Sunday, August 8, 2010

People of the Screen

Okay, this article does not have much to do about digital literacy, regarding how we read, but it was extremely entertaining and amusing, so I have included some great facts that really do matter to digital literacy.

Kevin Kelly (2010) states in his article, From Print to Pixels, “as digital screens proliferate, people are reading a whole new way” the written word has moved off the printed page and on to all kinds of screens. In today’s world people are reading from somewhere around 4.5 billion screens (2010). These screens are on televisions, cell phones, computers (laptops, iPads, netbooks), gaming systems, and music devices. “Right now ordinary citizens compose 1.5 million blog posts a day” and “young people around the world collectively write 12 billion quips per day from their phones.” That is a lot of reading and writing!

The author does a great job at looking at the history of the written word and how it has changed our lives but no print sources have infiltrated our lives like screen reading. There are screens in many rooms of our houses, throughout our schools, and mobile screens that we carry around with us where we go. Even billboards have been replaced by screens on highways, sports arenas and on the sides of buildings.

Kelly states, “Books were good at developing a contemplative mind. Screens encourage a more utilitarian thinking” (2010). The world is at our fingertips 24/7. It is a different way of reading—print is coming off the page but a screen is hitting you with all kinds of hypermedia in all different directions.

Kelly concludes, “Last year alone, five quintillion transistors were embedded into objects other than computers” and “screens will be the first place we will look for friends, for news, for meaning, for our sense of who we are and who we can be” (2010).

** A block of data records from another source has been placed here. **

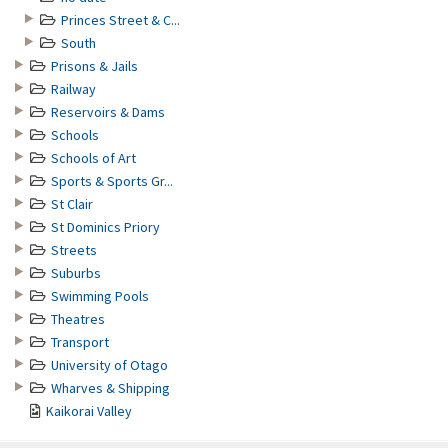
Princes Street & C...
South
Prisons & Jails
Railway
Reservoirs & Dams
Schools
Schools of Art
Sports & Sports Gr...
St Clair
St Dominics Priory
Streets
Suburbs
Swimming Pools
Theatres
Transport
University of Otago
Wharves & Shipping
Kaikorai Valley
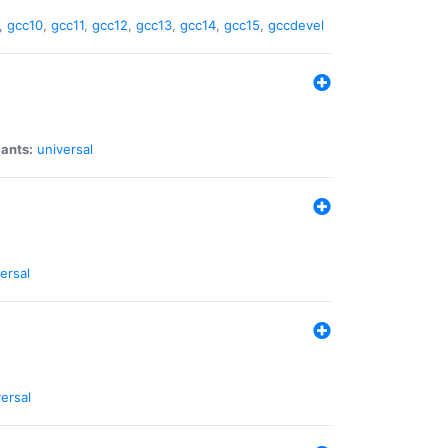
,
gcc10
,
gcc11
,
gcc12
,
gcc13
,
gcc14
,
gcc15
,
gccdevel
iants:
universal
ersal
ersal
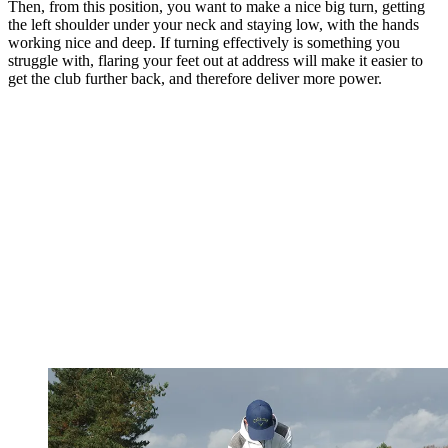
Then, from this position, you want to make a nice big turn, getting
the left shoulder under your neck and staying low, with the hands
working nice and deep. If turning effectively is something you
struggle with, flaring your feet out at address will make it easier to
get the club further back, and therefore deliver more power.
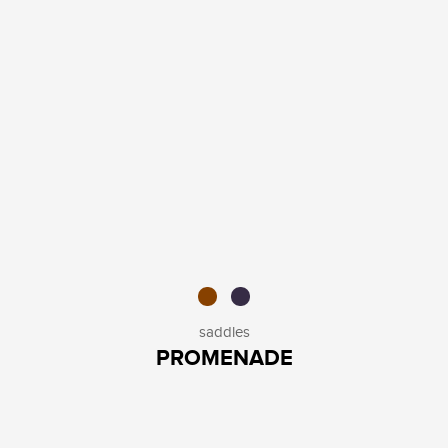
saddles
PROMENADE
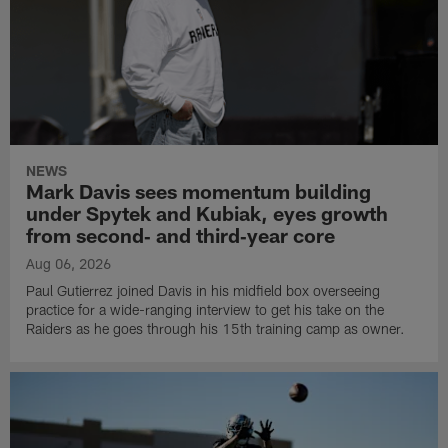
NEWS
Mark Davis sees momentum building
under Spytek and Kubiak, eyes growth
from second‑ and third‑year core
Aug 06, 2026
Paul Gutierrez joined Davis in his midfield box overseeing
practice for a wide-ranging interview to get his take on the
Raiders as he goes through his 15th training camp as owner.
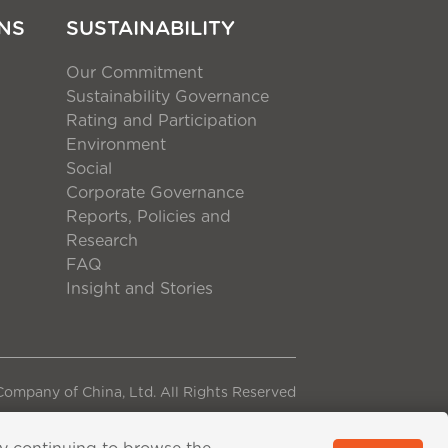
NS
SUSTAINABILITY
Our Commitment
Sustainability Governance
Rating and Participation
Environment
Social
Corporate Governance
Reports, Policies and
Research
FAQ
Insight and Stories
ompany of China, Ltd. All Rights Reserved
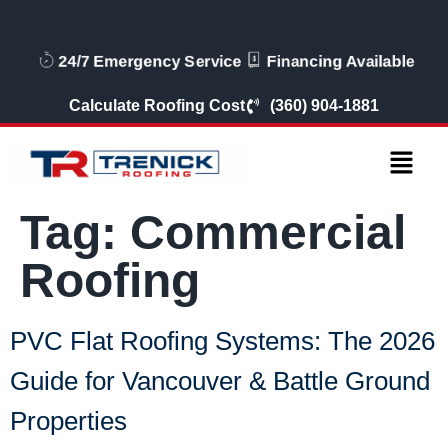
24/7 Emergency Service
Financing Availabl
Calculate Roofing Cost
(360) 904-1881
Tag:
Commercial
Roofing
PVC Flat Roofing Systems: The 2026
Guide for Vancouver & Battle Ground
Properties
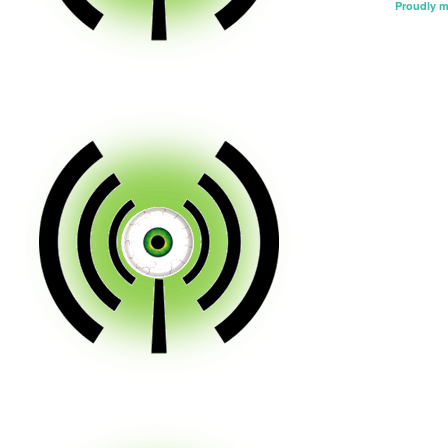
Proudly 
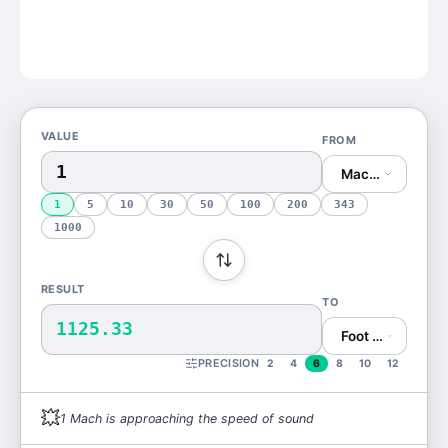
VALUE
FROM
Mach (Mach)
1
5
10
30
50
100
200
343
1000
RESULT
TO
1125.33
Foot per Second 
PRECISION
2
4
6
8
10
12
💥
1
Mach
is
approaching the speed of sound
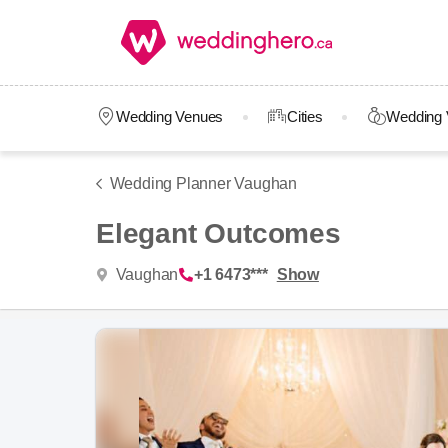
Wedding Venues
Cities
Wedding 
Wedding Planner Vaughan
Elegant Outcomes
Vaughan
+1 6473***
Show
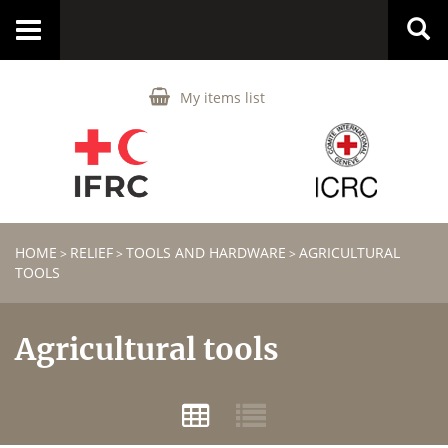
Toggle
navigation
My items list
HOME
RELIEF
TOOLS AND HARDWARE
AGRICULTURAL
>
>
>
TOOLS
Agricultural tools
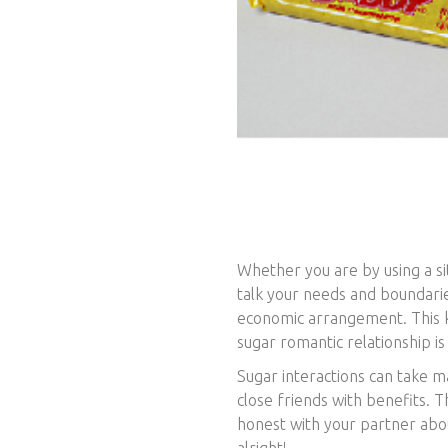
Whether you are by using a sit
talk your needs and boundarie
economic arrangement. This ki
sugar romantic relationship is
Sugar interactions can take 
close friends with benefits. T
honest with your partner abou
alright!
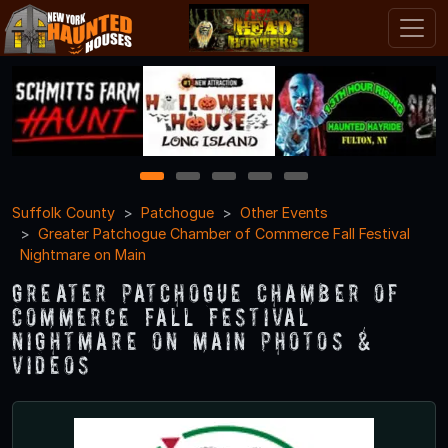
1
2
3
4
5
Suffolk County
Patchogue
Other Events
Greater Patchogue Chamber of Commerce Fall Festival
Nightmare on Main
Greater Patchogue Chamber of
Commerce Fall Festival
Nightmare on Main Photos &
Videos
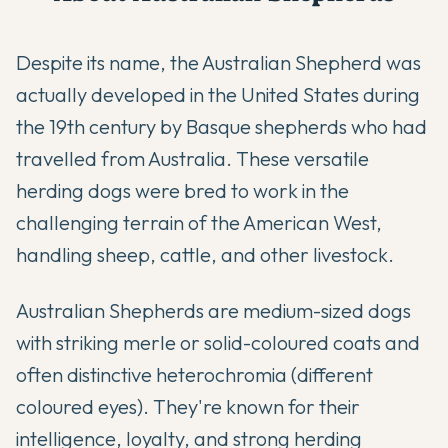
Despite its name, the Australian Shepherd was
actually developed in the United States during
the 19th century by Basque shepherds who had
travelled from Australia. These versatile
herding dogs were bred to work in the
challenging terrain of the American West,
handling sheep, cattle, and other livestock.
Australian Shepherds are medium-sized dogs
with striking merle or solid-coloured coats and
often distinctive heterochromia (different
coloured eyes). They're known for their
intelligence, loyalty, and strong herding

Reflection: Well hang onto your hats and get ready for the ride of your life! Digital reading is going to be essential for being a literate adult. Students will need, at a very young age make sense of what they see and what they read because it will not be in a book that they carry around with them it will be on screens everywhere they look.

Reference:
Kelly, K. (2010). From print to pixels. Smithsonian, 41(4), 122-128.